Passage shown
○ ○ ○ ○ ○ ○ ○
Ackman added 2.49 million Nike shares to an entirely new position, betting on a turnaround at the sportswear giant. The rest of the portfolio remained largely intact: Brookfield Corp (15.9%), Restaurant Brands (11.9%), Chipotle (11.8%), Howard Hughes (11.5%), and Alphabet (17.4% combined across GOOG and GOOGL). Notably, Ackman slightly trimmed Hilton Worldwide from Q3.
Viking Global: The Financial Sector Conviction Play
Andreas Halvorsen's Viking Global Investors reported $30.9 billion across 86 positions, up 12.6% from Q3. Viking made the boldest sector-level bet among the whale funds: a massive rotation into financial services.
Viking Global: Financial Sector Rotation (Q3 → Q4 Value Change)
JPMorgan Chase surged from $779 million to $1.79 billion (+130%), becoming Viking's largest position. Charles Schwab exploded from $152 million to $1.08 billion (+615%). Intuit jumped from $180 million to $1.08 billion (+500%), and Comcast rose from $129 million to $744 million (+476%). Viking also initiated entirely new positions in UnitedHealth Group ($961M) and Taiwan Semiconductor ($808M).
○ ○ ○ ○ ○ ○ ○
Items from a data source

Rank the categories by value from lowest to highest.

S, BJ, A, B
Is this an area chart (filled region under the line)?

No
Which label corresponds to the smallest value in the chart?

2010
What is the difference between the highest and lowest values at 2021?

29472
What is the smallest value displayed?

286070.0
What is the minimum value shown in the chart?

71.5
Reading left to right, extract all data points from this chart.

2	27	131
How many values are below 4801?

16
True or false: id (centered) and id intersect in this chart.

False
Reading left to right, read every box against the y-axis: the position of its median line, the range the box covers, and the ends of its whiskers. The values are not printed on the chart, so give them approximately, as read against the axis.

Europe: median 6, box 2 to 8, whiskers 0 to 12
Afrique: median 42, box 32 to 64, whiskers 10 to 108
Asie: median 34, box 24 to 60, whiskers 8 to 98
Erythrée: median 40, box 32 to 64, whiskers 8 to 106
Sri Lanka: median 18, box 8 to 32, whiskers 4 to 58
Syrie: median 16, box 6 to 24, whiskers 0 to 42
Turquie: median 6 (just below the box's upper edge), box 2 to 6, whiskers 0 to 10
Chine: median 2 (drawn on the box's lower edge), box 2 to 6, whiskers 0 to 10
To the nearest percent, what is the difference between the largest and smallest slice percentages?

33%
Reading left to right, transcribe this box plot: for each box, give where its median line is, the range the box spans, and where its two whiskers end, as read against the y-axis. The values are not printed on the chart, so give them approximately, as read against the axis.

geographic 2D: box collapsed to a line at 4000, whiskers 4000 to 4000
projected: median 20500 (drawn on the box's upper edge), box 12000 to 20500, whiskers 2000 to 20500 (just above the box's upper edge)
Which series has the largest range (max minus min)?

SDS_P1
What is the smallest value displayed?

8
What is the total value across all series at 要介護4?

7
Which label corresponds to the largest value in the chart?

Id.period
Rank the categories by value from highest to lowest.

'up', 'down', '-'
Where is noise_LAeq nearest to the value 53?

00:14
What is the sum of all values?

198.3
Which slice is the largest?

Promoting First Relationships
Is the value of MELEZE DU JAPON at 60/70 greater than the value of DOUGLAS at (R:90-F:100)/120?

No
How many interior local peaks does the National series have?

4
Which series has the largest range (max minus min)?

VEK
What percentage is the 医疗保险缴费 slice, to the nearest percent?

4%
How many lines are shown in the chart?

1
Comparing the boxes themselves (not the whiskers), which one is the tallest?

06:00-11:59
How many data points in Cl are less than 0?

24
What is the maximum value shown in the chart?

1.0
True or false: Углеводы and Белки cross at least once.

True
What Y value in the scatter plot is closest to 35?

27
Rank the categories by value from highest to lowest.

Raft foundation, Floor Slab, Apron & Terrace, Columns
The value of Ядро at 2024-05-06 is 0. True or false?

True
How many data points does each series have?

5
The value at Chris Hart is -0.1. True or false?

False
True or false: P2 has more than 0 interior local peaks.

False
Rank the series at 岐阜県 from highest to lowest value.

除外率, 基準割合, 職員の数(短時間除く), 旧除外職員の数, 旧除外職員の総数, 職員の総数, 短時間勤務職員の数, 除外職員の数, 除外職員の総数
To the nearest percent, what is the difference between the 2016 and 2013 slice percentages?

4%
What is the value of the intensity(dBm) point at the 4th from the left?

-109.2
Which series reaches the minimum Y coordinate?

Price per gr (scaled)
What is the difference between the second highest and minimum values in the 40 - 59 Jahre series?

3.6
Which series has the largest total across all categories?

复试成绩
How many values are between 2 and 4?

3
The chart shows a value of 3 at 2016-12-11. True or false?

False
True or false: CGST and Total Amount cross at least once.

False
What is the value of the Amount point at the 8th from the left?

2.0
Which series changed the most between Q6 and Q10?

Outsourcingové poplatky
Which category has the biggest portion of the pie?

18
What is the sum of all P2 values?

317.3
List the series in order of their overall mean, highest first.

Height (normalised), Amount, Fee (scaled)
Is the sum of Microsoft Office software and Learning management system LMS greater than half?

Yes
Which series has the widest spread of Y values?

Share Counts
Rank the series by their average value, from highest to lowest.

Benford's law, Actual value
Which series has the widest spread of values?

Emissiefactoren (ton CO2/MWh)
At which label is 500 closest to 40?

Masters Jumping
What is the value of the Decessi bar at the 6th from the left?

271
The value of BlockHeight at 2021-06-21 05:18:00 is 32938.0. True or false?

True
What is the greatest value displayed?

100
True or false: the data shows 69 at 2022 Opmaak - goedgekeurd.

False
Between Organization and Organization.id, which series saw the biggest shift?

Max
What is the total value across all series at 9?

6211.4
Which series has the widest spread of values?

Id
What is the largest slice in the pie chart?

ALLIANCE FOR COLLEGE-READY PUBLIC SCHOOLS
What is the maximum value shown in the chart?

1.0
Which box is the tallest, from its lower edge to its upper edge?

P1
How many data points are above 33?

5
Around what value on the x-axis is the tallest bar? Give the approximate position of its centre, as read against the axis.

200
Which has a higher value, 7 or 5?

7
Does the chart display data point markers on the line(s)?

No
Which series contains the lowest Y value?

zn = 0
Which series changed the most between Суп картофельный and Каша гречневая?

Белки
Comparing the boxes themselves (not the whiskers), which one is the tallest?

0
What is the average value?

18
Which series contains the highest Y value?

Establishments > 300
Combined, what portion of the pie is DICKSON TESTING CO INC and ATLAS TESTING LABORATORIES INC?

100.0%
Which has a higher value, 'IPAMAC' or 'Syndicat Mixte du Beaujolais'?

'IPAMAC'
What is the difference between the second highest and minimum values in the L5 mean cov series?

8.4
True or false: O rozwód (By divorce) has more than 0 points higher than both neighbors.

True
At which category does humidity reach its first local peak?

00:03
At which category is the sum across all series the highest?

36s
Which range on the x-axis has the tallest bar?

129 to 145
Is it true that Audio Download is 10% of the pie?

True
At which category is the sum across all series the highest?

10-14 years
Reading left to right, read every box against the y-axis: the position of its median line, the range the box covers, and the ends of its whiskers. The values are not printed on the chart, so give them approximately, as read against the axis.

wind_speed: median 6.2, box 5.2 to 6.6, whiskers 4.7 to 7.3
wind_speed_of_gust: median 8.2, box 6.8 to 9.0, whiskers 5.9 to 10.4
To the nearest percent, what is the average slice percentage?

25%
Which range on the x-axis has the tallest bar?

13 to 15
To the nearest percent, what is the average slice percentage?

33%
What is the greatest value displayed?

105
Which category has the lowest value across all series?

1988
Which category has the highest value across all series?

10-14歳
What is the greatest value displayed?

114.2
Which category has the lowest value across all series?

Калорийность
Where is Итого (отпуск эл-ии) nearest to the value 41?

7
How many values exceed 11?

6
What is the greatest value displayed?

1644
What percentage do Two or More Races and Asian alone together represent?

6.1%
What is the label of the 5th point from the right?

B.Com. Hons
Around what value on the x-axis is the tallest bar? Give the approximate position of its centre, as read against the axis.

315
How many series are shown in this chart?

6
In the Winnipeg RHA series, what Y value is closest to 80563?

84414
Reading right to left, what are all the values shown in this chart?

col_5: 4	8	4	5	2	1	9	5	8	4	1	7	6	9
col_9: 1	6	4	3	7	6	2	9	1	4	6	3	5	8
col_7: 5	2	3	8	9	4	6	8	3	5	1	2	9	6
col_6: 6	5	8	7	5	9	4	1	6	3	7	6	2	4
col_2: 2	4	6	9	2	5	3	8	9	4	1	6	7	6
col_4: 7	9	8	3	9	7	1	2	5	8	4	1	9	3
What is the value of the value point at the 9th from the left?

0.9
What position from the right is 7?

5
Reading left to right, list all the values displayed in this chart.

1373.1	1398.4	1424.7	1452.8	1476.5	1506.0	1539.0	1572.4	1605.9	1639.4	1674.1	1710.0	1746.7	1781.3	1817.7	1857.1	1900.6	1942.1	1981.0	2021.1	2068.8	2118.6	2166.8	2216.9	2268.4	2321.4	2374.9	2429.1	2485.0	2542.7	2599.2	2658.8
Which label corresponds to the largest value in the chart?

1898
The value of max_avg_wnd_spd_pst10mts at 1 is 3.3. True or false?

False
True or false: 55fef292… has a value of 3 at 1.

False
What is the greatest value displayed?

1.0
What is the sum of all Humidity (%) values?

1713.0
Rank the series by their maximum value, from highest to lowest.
○ ○ ○ ○ ○ ○ ○
Problems to work on
1. Using the hedge fund passage above, decide whether each statement agrees with it: (a) JPMorgan Chase became Viking's largest position. (b) Ackman sold his entire Hilton Worldwide stake. (c) Charles Schwab's value at Viking rose by 500%. Answer yes or no for each and quote the deciding words.
2. According to the hedge fund passage, how many Nike shares did Ackman add?
3. Write the next part of the hedge fund passage, picking up after its final sentence.

Task-by-task results
1.
(a) Yes: "JPMorgan Chase surged from $779 million to $1.79 billion (+130%), becoming Viking's largest position."
(b) No: "Ackman slightly trimmed Hilton Worldwide from Q3."
(c) No: "Charles Schwab exploded from $152 million to $1.08 billion (+615%)."

2. Ackman added 2.49 million Nike shares.

3.
This is a decisive bet on the U.S. financial sector and domestic economic strength — a signal that Viking sees continued earnings growth in banking, brokerage, and financial infrastructure.
Michael Burry (Scion): Doubling Down on China
The Big Short investor's Scion Asset Management filed a $77.4 million portfolio — tiny by institutional standards, but closely watched for its contrarian signals. Burry's Q4 portfolio is unambiguous: he is all-in on Chinese internet stocks.
Alibaba (16.4%), Baidu (13.6%), JD.com (13.4%), and PDD Holdings (9.4%) together comprise 53% of the portfolio. Burry trimmed all four positions from Q3 levels but maintained them as core convictions. New additions include Estée Lauder ($7.5M), VF Corp ($4.3M), Magnera Corp ($3.6M), and Oscar Health ($2.7M). He exited Shift4 Payments, Olaplex, and TheRealReal.
The China bet is a classic Burry contrarian play — buying into deep pessimism about Chinese regulatory and economic headwinds, betting the market has over-discounted the risk.
Cross-Whale Convergence: Where Smart Money Agrees
When multiple whale funds independently hold significant positions ($100M+) in the same stock, it constitutes a convergence signal. In Q4 2025, four or more of the tracked whale funds converged on five stocks:
Cross-Whale Convergence: Stocks Held by 4+ Whale Funds ($100M+ Each)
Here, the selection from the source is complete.